The sickle cells also block the flow of blood through vessels resulting in lung tissue damage (acute chest syndrome), pain
episodes (arms, legs, chest and abdomen), stroke and priapism (painful prolonged erection). It also causes damage to most
organs including the spleen, kidneys and liver. Damage to the spleen makes sickle cell disease patients, especially young
children, easily overwhelmed by certain bacterial infections.
Treatment
Health maintenance for patients with sickle cell disease starts with early diagnosis, preferably in the newborn period
and includes penicillin prophylaxis, vaccination against pneumococcus bacteria and folic acid supplementation.

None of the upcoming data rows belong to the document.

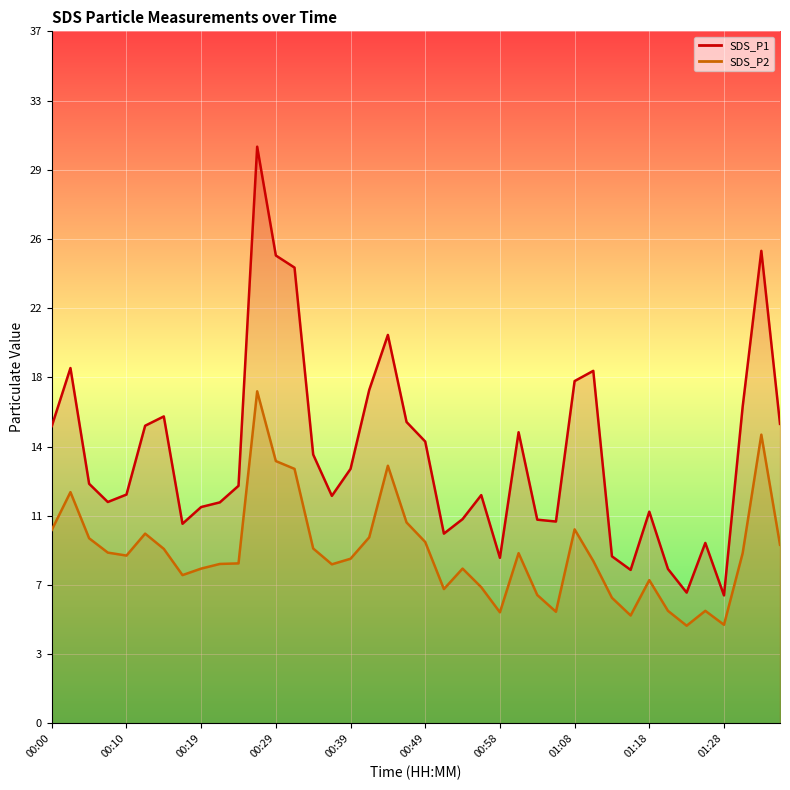

How many lines are shown in the chart?

2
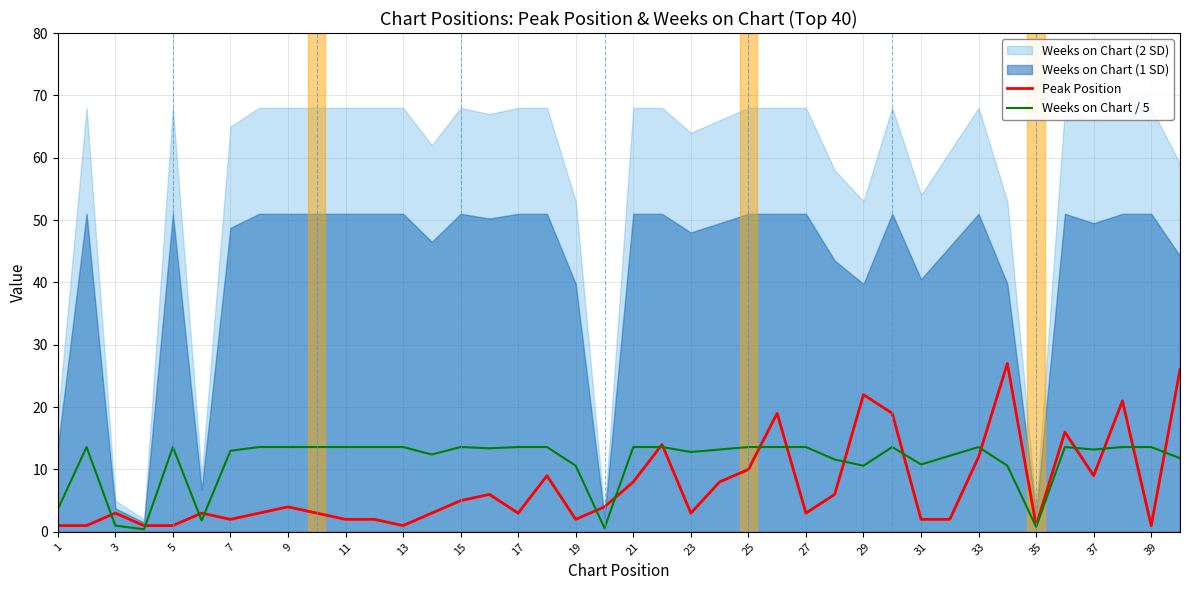

The value of Weeks on Chart / 5 at 5 is 18.8. True or false?

False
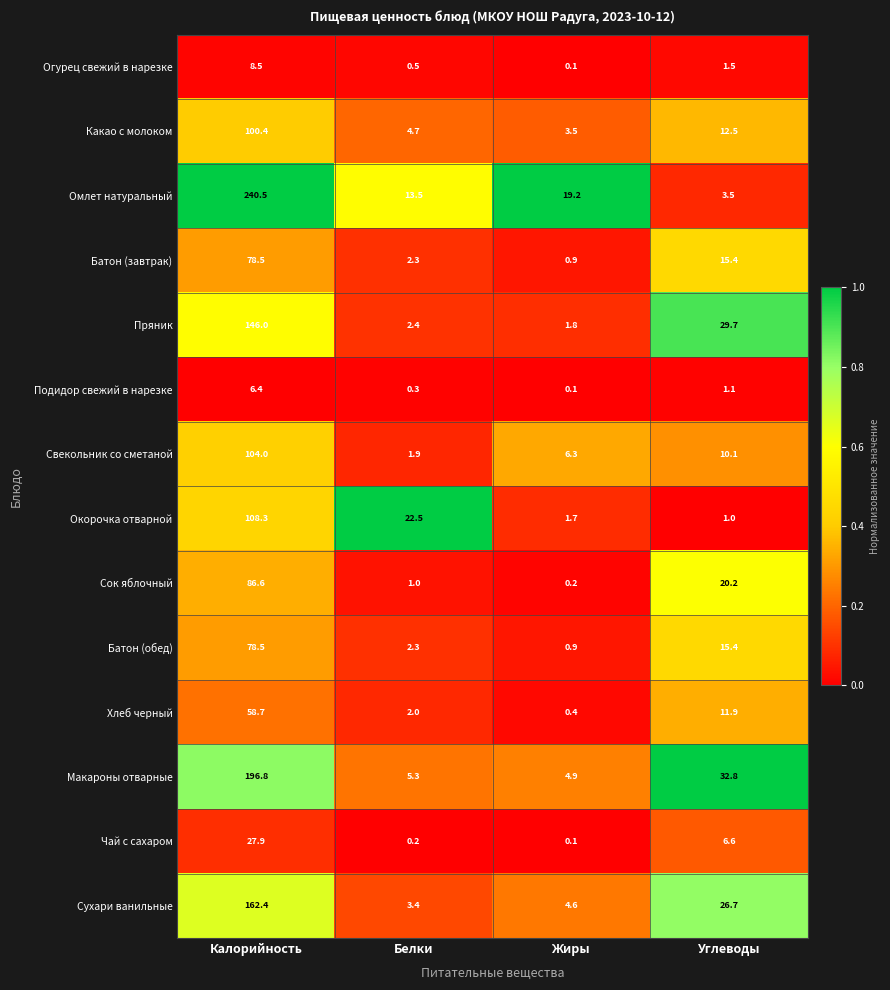

The Омлет натуральный series shows 4.6 at Белки. True or false?

False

Treatment of complications often includes antibiotics, pain management, intravenous fluids, blood transfusion and surgery
all backed by psychosocial support. Like all patients with chronic disease patients are best managed in a comprehensive multi-disciplinary
program of care.
Blood transfusions help benefit sickle cell disease patients by reducing recurrent pain crises, risk of stroke and other
complications. Because red blood cells contain iron, and there is no natural way for the body to eliminate it, patients who
receive repeated blood transfusions can accumulate iron in the body until it reaches toxic levels. It is important to remove
excess iron from the body, because it can gather in the heart, liver, and other organs and may lead to organ damage. Treatments
are available to eliminate iron overload.
Promising Treatment Developments
In search for a substance that can prevent red blood cells from sickling without causing harm to other parts of the body,
Hydroxyurea was found to reduce the frequency of severe pain, acute chest syndrome and the need for blood transfusions in
adult patients with sickle cell disease. Droxia, the prescription form of hydroxyurea, was approved by the FDA in 1998 and
is now available for adult patients with sickle cell anemia. Studies will now be conducted to determine the proper dosage
for children.
Other treatment options in clinical development include new, more convenient options than current therapies to eliminate
iron overload caused by repeated blood transfusions.